At the end of a visit to the city with the Duchess of Cornwall, the Prince of Wales said it “has really had an effect” and was “raising aspirations.”
Prince Charles seemed to thoroughly enjoy rehearsals for a major new play, The Hypocrite, meeting one of the stars of the fictional epic of royal intrigue, Game Of Thrones.
The co-production between the Royal Shakespeare Company, Hull Truck Theatre and Hull City of Culture 2017, stars Mark Addy, playing Sir John Hotham – who famously shut the gates of the city on Charles 1, sparking off the English Civil War.
The Prince, the President of the RSC, laughed throughout the 10-minute scene, which contained sword-fighting and plenty of bawdy jokes, including gags like “Did you know he had a priest’s hole? ... No, our only intimacy was a handshake.”
Mr Addy, who also starred in the Full Monty, joked that he was finding rehearsals “exhausting”, adding: “I’m losing weight by the day. It’s tough playing men who bar the King of England from the city.”
Charles said he “must come” to see the production, which transfers to the RSC’s Swan Theatre in Stratford-Upon-Avon, at the end of March.
Speaking to Men Behaving Badly and Jonathan Creek star Caroline Quentin, who is playing Hotham’s wife, the Prince said: “This City of Culture business has really had an effect.”
She replied: “People are thrilled.
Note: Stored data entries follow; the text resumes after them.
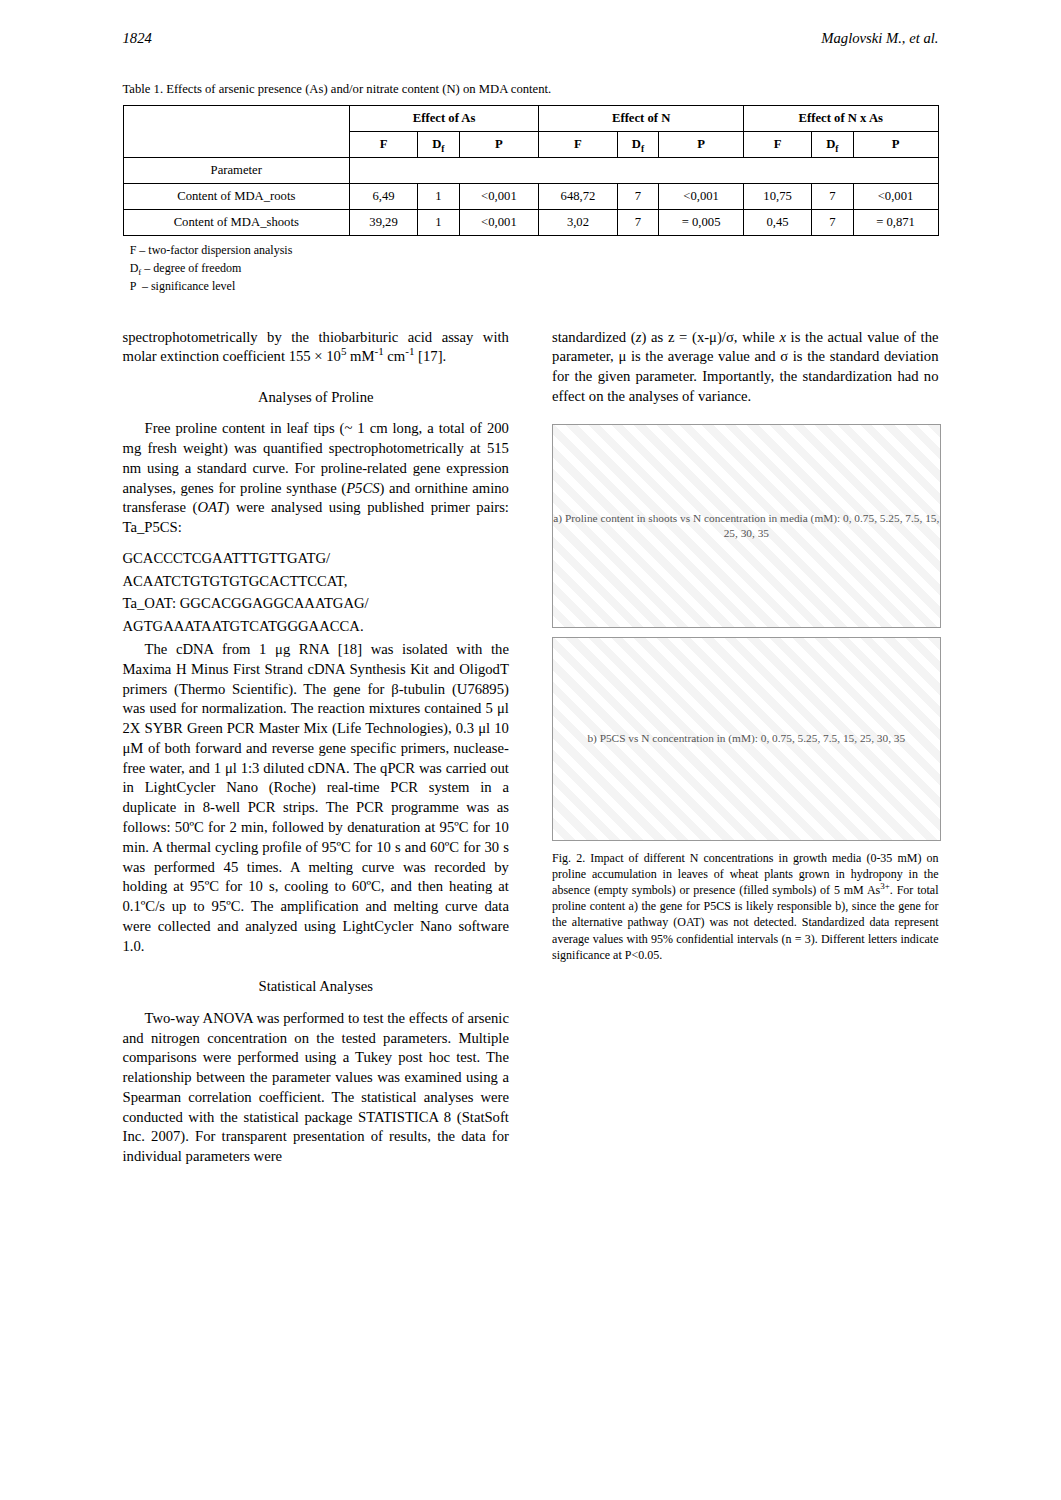1824 Maglovski M., et al.
Table 1. Effects of arsenic presence (As) and/or nitrate content (N) on MDA content.
| | Effect of As | Effect of N | Effect of N x As |
| --- | --- | --- | --- |
| F | D f | P | F | D f | P | F | D f | P |
| Parameter | |
| Content of MDA_roots | 6,49 | 1 | <0,001 | 648,72 | 7 | <0,001 | 10,75 | 7 | <0,001 |
| Content of MDA_shoots | 39,29 | 1 | <0,001 | 3,02 | 7 | = 0,005 | 0,45 | 7 | = 0,871 |
F – two-factor dispersion analysis
Df – degree of freedom
P – significance level
spectrophotometrically by the thiobarbituric acid assay with molar extinction coefficient 155 × 105 mM-1 cm-1 [17].
Analyses of Proline
Free proline content in leaf tips (~ 1 cm long, a total of 200 mg fresh weight) was quantified spectrophotometrically at 515 nm using a standard curve. For proline-related gene expression analyses, genes for proline synthase (P5CS) and ornithine amino transferase (OAT) were analysed using published primer pairs: Ta_P5CS:
GCACCCTCGAATTTGTTGATG/
ACAATCTGTGTGTGCACTTCCAT,
Ta_OAT: GGCACGGAGGCAAATGAG/
AGTGAAATAATGTCATGGGAACCA.
The cDNA from 1 μg RNA [18] was isolated with the Maxima H Minus First Strand cDNA Synthesis Kit and OligodT primers (Thermo Scientific). The gene for β-tubulin (U76895) was used for normalization. The reaction mixtures contained 5 μl 2X SYBR Green PCR Master Mix (Life Technologies), 0.3 μl 10 μM of both forward and reverse gene specific primers, nuclease-free water, and 1 μl 1:3 diluted cDNA. The qPCR was carried out in LightCycler Nano (Roche) real-time PCR system in a duplicate in 8-well PCR strips. The PCR programme was as follows: 50ºC for 2 min, followed by denaturation at 95ºC for 10 min. A thermal cycling profile of 95ºC for 10 s and 60ºC for 30 s was performed 45 times. A melting curve was recorded by holding at 95ºC for 10 s, cooling to 60ºC, and then heating at 0.1ºC/s up to 95ºC. The amplification and melting curve data were collected and analyzed using LightCycler Nano software 1.0.
Statistical Analyses
Two-way ANOVA was performed to test the effects of arsenic and nitrogen concentration on the tested parameters. Multiple comparisons were performed using a Tukey post hoc test. The relationship between the parameter values was examined using a Spearman correlation coefficient. The statistical analyses were conducted with the statistical package STATISTICA 8 (StatSoft Inc. 2007). For transparent presentation of results, the data for individual parameters were
standardized (z) as z = (x-μ)/σ, while x is the actual value of the parameter, μ is the average value and σ is the standard deviation for the given parameter. Importantly, the standardization had no effect on the analyses of variance.
a) Proline content in shoots vs N concentration in media (mM): 0, 0.75, 5.25, 7.5, 15, 25, 30, 35
b) P5CS vs N concentration in (mM): 0, 0.75, 5.25, 7.5, 15, 25, 30, 35
Fig. 2. Impact of different N concentrations in growth media (0-35 mM) on proline accumulation in leaves of wheat plants grown in hydropony in the absence (empty symbols) or presence (filled symbols) of 5 mM As3+. For total proline content a) the gene for P5CS is likely responsible b), since the gene for the alternative pathway (OAT) was not detected. Standardized data represent average values with 95% confidential intervals (n = 3). Different letters indicate significance at P<0.05.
It’s great.”
The Prince continued: “(It’s) raising aspirations.”
When Charles and Camilla arrived in Hull earlier, they embarked on an impromptu walkabout outside the newly refurbished Ferens Art Gallery.
Many in the crowd said they had waited for three hours in the sleety rain for the royal couple to arrive.
Three-year-old Penelope Conlaund, from Hull, was helped over the barrier with her grandmother, Julie Lloyd, so she could “meet a princess”.
And the toddler got her wish when Camilla stopped for a chat and to accept her bunch of flowers.
The royal couple were given a tour of the gallery, which has had more than 50,000 visitors since it reopened last month.
The Duchess asked if she could buy one of the pieces in the Open Exhibition, but it had already sold.
Hull Council said later the Duchess had decided to buy another artwork – Halved Avocado, by Ilkley artist Helen Brayshaw – and they were “thrilled” that she was supporting artists.
The royal couple joked with each other as they sat to sign the visitors’ book, with the Prince having to ask the date, saying he could never remember it.
One of the hits of the year could prove to be an exhibition of nude photographs taken in Hull last year by Spencer Tunick which opens in April.
The Turner Prize will also be presented at the gallery at the end of the year.
Charles left to continue his visit to Hull at Holy Trinity Church while Camilla moved on to Emmaus Hull and East Riding.
The Duchess finished her visit at The Deep where she celebrated the charity First Story’s partnership with Hull UK City of Culture 2017 and the launch of its writing residencies in five Hull secondary schools.